The Mudcat Café TM
Thread #72252   Message #1242641
Posted By: Q (Frank Staplin)
08-Aug-04 - 02:34 PM
Thread Name: DTStudy: Dying British Sergeant
Subject: Lyr Add: BRITANIA'S DISGRACE... TRIUMPH OF LIBERTY
The song stems from this broadside, or one like it. From Nineteenth-Century Song Sheets, American Memory.

BRITANIA'S DISGRACE AND THE TRIUMPH OF LIBERTY

COME all you heroes, where'er you be,
Who walk by land or *fail by sea, (*sail)
Come hear the words of a dying man,
For I am sure you'll remember them. Tol de rol.

In seventy-five, that fatal year,
As by our signal it did appear,
It was on the fourteenth day of May,
Our fleet set sail for America.

It was on a dark and dismal time,
Our fleet set sail for the northern clime;
The drums did beat, and the trumpets sound,
And unto Boston we were bound.

And when to Boston we did come.
We fought them by our British drum,
To drive those rebels from that place,
And fill their hearts with sore disgrace.

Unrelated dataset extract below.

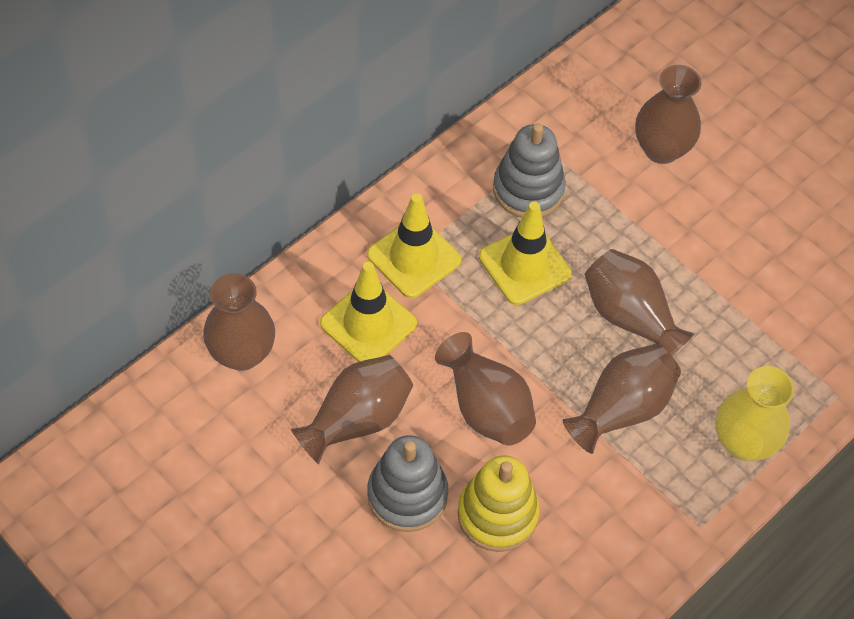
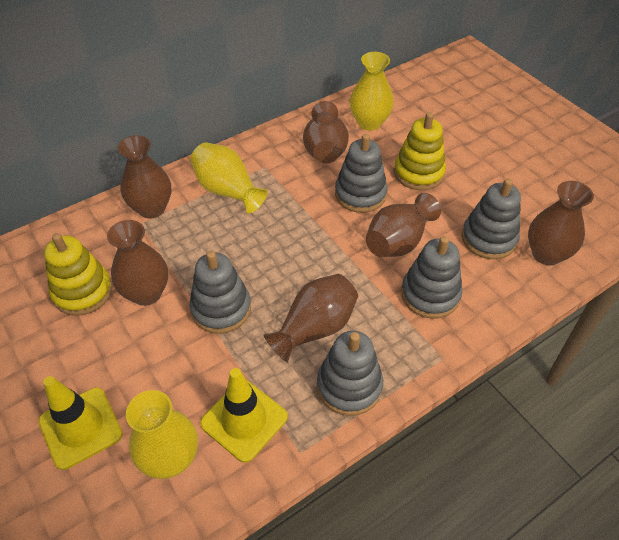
grey stacking toy: [367,435,448,532] [493,123,566,218] = 2 -> [190,251,251,334] [317,331,383,416] [335,134,388,213] [401,236,462,319] [462,179,521,259] = 5
yellow stacking toy: [458,455,540,552] = 1 -> [44,233,112,316] [394,112,446,190] = 2
yellow traffic cone: [320,262,417,362] [367,193,461,298] [479,201,572,305] = 3 -> [38,376,123,470] [200,368,288,463] = 2
yellow vase: [716,366,794,461] = 1 -> [126,390,198,479] [190,142,268,214] [350,52,394,131] = 3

But to our sad and great surprise,
Like grasshoppers we saw them rise,
To fight like heroes so much in rage,
Which sorely frighten'd brave General.

Those brave and bold America's sons,
Saw death and slaughter from our guns;
"Freedom or Death!" those heroes cry-
I'm sure they're not afraid to die.

We sailed to York, as you've been told,
To the loss of many a Briton bold;
With many traitors in the throng,
False to the States where they did belong.

They told us it was a garden place,
We and our armies might with ease
Burn down their towns, and lay waste their lands,
In spite of all their Boston bands.

A garden place, boys, it was indeed,
In it grew many a bitter weed,
Which did pull down our highest hopes,
And sorely wounded our British troops.

Now I've received my mortal wound,
I bid adieu to Old England's ground;
My wife and children will mourn for me,
While I lay cold in America.

Fight on, fight on, my American boys,
Fear not Great Britain's thundering noise,
Your rights maintain from year to year,
God is on your side, You need not fear.

American Memory, 19th c. Song Sheets, Printed by Freeborn Watson, no date.

Many patriotic ballads came out in the 19th c. in connection with the Centennial celebrations in 1876 and the Exposition in Philadelphia.
In the period of the Revolution, there were similar songs, extolling either the Americans or the British troops. Whether "Dying British Sergeant" and its variants under several names came from Revolutionary War days or later, I don't know.

One 18th c. song, of the ilk, is "A Song, Composed by the British Soldiers, after the fight at Bunker Hill, June 17, 1775."

There are several buried in American Memory under the horrendously long titles popular at the time.